Everything changed for healthcare in 2010 with the signing of the Affordable Care Act. While admittedly flawed and laden with complexities, the ACA eliminated some of the worst practices in the insurance industry.
These included policy refusals for those with pre-existing conditions, policy cancellations on technicalities when illness appeared imminent, annual and lifetime coverage caps and no support for young adults just starting out in their careers. But we cannot forget the biggest benefit—insuring 20 million people who could not previously afford coverage.
At St. Joseph Health, the impact was palpable. Our emergency rooms initially burst at the seams as people who had never enjoyed coverage sought immediate medical care. This intense demand came because so many had gone without care for so long. But we learned from this and began guiding many of these patients to primary-care physicians and toward more preventive health measures. It wasn't perfect and there were challenges, but we saw fewer individuals having to pay out of pocket, and it was clear many were being helped.
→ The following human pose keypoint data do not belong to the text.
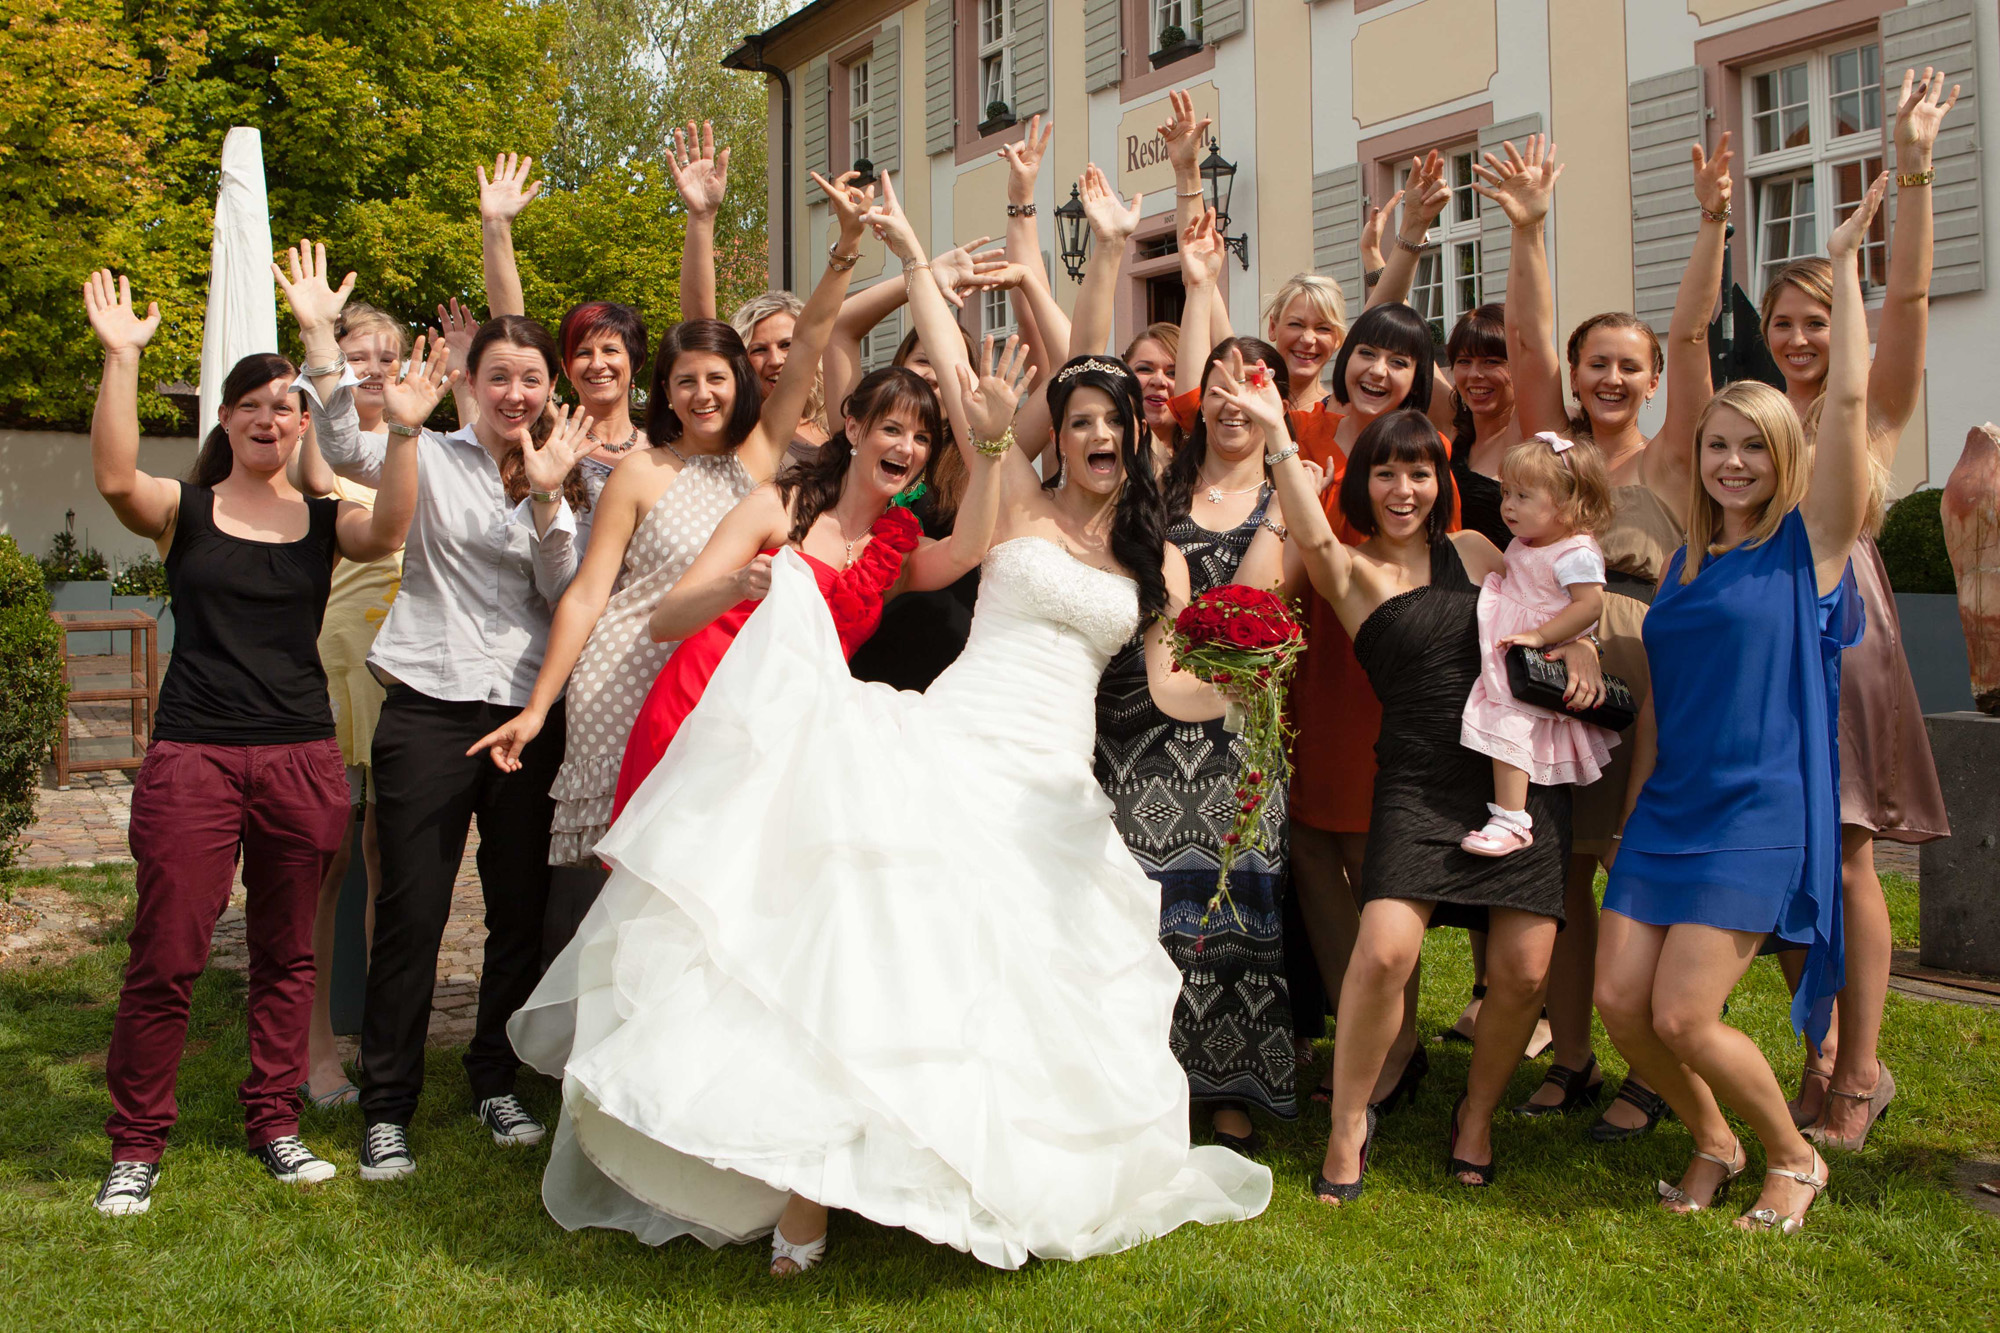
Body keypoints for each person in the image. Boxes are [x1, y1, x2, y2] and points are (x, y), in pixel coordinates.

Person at [507, 172, 1270, 1275]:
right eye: (1082, 420)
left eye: (1115, 422)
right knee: (873, 951)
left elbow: (1167, 686)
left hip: (1054, 782)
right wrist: (914, 247)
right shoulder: (1006, 499)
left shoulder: (1151, 559)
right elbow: (966, 378)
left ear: (1138, 440)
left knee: (1001, 981)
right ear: (1061, 434)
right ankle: (810, 1191)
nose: (1099, 434)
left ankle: (957, 1158)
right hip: (954, 742)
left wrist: (1244, 685)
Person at [80, 248, 445, 1215]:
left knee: (289, 956)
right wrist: (121, 356)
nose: (270, 417)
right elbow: (118, 474)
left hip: (298, 756)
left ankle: (275, 1122)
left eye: (287, 405)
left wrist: (403, 434)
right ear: (228, 419)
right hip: (194, 755)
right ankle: (136, 1145)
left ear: (299, 424)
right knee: (168, 951)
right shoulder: (185, 512)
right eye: (253, 403)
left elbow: (395, 529)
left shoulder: (327, 519)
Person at [464, 163, 867, 955]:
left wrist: (845, 247)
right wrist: (541, 706)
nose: (703, 392)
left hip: (717, 682)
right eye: (686, 381)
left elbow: (815, 335)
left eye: (717, 376)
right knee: (602, 879)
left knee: (698, 867)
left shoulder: (758, 458)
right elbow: (586, 594)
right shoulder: (641, 470)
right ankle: (579, 1051)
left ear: (740, 383)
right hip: (621, 675)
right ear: (668, 391)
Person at [1229, 369, 1599, 1202]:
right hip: (1420, 780)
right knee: (1386, 948)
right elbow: (1313, 543)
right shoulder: (1351, 573)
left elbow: (1556, 602)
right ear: (1363, 482)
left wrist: (1582, 651)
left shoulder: (1475, 553)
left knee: (1522, 969)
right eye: (1387, 472)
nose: (1404, 489)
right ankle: (1349, 1119)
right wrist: (1279, 437)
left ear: (1442, 483)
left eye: (1420, 471)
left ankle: (1475, 1114)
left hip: (1514, 776)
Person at [1594, 173, 1885, 1232]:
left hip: (1755, 813)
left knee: (1683, 1009)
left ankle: (1788, 1155)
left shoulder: (1806, 550)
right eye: (1716, 444)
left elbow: (1848, 401)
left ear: (1786, 458)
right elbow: (1663, 707)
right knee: (1622, 1006)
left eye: (1751, 446)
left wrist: (1847, 269)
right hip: (1667, 807)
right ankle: (1710, 1136)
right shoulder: (1678, 566)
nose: (1727, 461)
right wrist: (1632, 809)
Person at [311, 288, 597, 1180]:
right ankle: (387, 1102)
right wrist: (325, 342)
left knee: (516, 910)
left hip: (522, 717)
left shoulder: (567, 471)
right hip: (429, 707)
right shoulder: (429, 452)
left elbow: (566, 596)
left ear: (549, 389)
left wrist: (549, 501)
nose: (516, 393)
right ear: (471, 381)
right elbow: (340, 445)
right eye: (500, 376)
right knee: (413, 910)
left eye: (532, 378)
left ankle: (492, 1079)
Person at [1489, 132, 1727, 1129]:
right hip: (1559, 687)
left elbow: (1688, 340)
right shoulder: (1556, 463)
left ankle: (1647, 1059)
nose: (1612, 378)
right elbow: (1526, 350)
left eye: (1628, 366)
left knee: (1639, 864)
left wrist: (1711, 223)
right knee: (1568, 876)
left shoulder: (1677, 456)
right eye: (1599, 364)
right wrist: (1530, 230)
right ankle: (1576, 1052)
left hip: (1651, 682)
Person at [1764, 69, 1958, 1152]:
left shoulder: (1869, 413)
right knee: (1788, 860)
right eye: (1785, 323)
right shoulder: (1754, 425)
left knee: (1843, 855)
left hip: (1846, 639)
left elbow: (1913, 305)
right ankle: (1820, 1042)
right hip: (1766, 642)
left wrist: (1914, 169)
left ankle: (1857, 1067)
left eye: (1816, 320)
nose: (1798, 339)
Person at [1095, 327, 1299, 1156]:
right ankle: (1142, 1072)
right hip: (1142, 722)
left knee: (1237, 902)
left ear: (1276, 402)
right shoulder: (1156, 489)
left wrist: (1286, 496)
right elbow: (1166, 631)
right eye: (1216, 382)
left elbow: (1255, 609)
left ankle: (1228, 1084)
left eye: (1252, 383)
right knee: (1144, 905)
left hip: (1244, 724)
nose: (1232, 397)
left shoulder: (1292, 492)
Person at [296, 300, 407, 1106]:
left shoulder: (419, 447)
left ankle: (381, 1042)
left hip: (407, 674)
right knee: (324, 865)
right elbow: (320, 479)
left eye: (384, 354)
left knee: (389, 865)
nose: (372, 367)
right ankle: (312, 1051)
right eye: (356, 354)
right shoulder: (319, 449)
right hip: (337, 667)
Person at [1457, 431, 1618, 855]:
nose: (1507, 504)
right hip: (1516, 651)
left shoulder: (1575, 551)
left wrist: (1541, 635)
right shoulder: (1530, 541)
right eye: (1506, 492)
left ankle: (1512, 819)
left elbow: (1589, 605)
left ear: (1566, 504)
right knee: (1500, 719)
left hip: (1539, 656)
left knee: (1508, 723)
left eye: (1523, 496)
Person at [475, 151, 645, 548]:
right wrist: (496, 227)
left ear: (634, 362)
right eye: (583, 353)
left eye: (611, 351)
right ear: (565, 370)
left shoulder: (665, 446)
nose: (598, 364)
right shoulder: (546, 436)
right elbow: (511, 330)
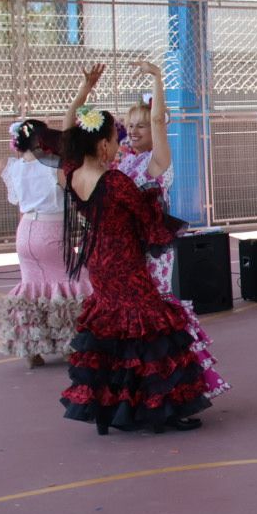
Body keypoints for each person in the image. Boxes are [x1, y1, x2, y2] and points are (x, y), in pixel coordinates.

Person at [71, 61, 228, 397]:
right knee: (132, 322)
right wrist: (85, 94)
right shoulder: (121, 164)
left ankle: (168, 388)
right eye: (131, 126)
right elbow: (78, 139)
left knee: (154, 318)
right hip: (123, 254)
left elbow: (159, 119)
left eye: (142, 125)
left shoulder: (157, 162)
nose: (137, 131)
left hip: (150, 253)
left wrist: (158, 79)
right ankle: (140, 389)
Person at [58, 106, 212, 435]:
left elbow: (67, 134)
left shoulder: (72, 174)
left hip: (98, 262)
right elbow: (148, 221)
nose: (120, 145)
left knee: (112, 329)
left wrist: (81, 97)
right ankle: (160, 408)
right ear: (102, 146)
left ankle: (113, 407)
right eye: (116, 139)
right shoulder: (113, 181)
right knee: (150, 331)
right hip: (124, 262)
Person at [0, 119, 89, 368]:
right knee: (70, 283)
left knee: (32, 288)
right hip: (53, 231)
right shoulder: (55, 168)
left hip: (25, 235)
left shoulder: (12, 167)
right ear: (43, 141)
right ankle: (69, 344)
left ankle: (32, 348)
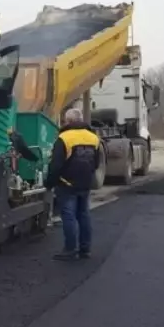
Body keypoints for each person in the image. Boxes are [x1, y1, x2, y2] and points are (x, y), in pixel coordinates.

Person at [45, 108, 101, 261]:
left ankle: (70, 249)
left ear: (68, 121)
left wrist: (49, 183)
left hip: (67, 184)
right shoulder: (93, 138)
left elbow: (55, 165)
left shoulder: (64, 138)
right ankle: (85, 249)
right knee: (84, 215)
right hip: (85, 184)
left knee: (69, 216)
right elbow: (96, 163)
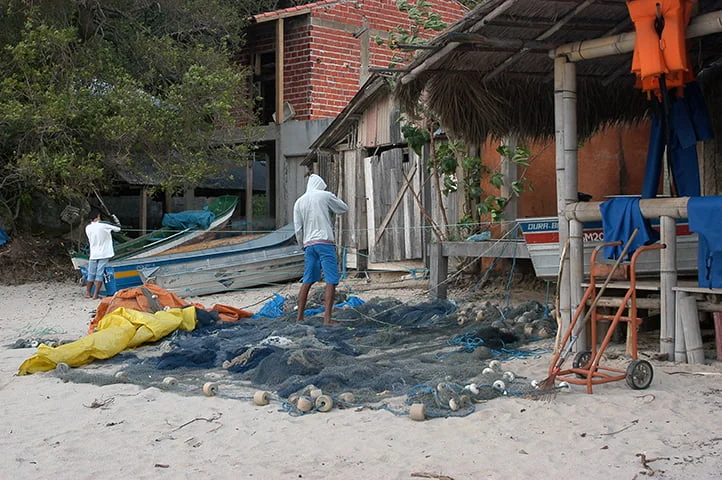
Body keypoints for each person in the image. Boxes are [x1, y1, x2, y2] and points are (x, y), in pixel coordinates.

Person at [293, 173, 348, 325]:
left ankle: (299, 318)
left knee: (307, 280)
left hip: (309, 245)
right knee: (331, 280)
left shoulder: (299, 201)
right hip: (324, 243)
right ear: (320, 185)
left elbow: (298, 228)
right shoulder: (324, 195)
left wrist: (302, 245)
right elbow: (343, 208)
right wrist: (331, 200)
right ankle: (327, 319)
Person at [84, 209, 121, 299]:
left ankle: (88, 293)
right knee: (99, 274)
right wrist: (115, 219)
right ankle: (96, 295)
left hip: (93, 253)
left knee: (91, 273)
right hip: (104, 253)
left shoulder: (88, 228)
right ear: (98, 216)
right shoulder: (104, 225)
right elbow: (118, 228)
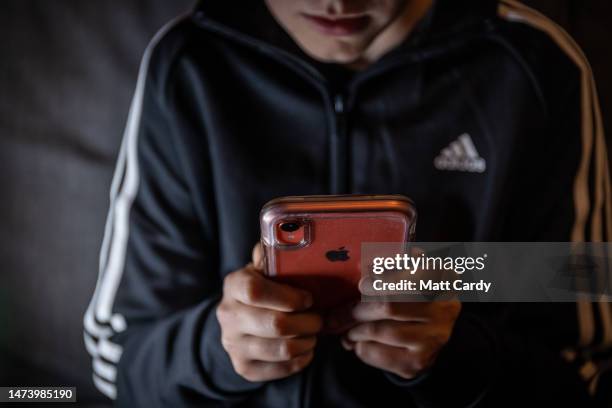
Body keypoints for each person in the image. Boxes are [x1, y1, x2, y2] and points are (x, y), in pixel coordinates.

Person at [84, 0, 611, 406]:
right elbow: (120, 362)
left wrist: (452, 349)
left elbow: (580, 367)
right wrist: (216, 351)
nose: (335, 3)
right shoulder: (190, 68)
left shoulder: (534, 68)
Our health system also responded by continuing to provide charity care. None of that stopped with the ACA—in fact, we actually accelerated and expanded our efforts. Guided by our founders, the Sisters of St. Joseph of Orange, St. Joseph Health still supports many aspects of community need.
Throughout the era of the ACA, we have remained a national leader in community benefit, and in 2016, we came together with another faith-based system known for its charity care—Providence Health & Services. Together, as Providence St. Joseph Health, we are focusing on more opportunities to provide for our communities, especially the poor and vulnerable
However, as leaders in charity funding, we can unequivocally state that we cannot provide for all our communities' healthcare needs on our own. We cannot—and America cannot—go back again to life before everything changed in 2010. Yes, Obamacare isn't perfect, but it cannot be repealed without an adequate replacement plan.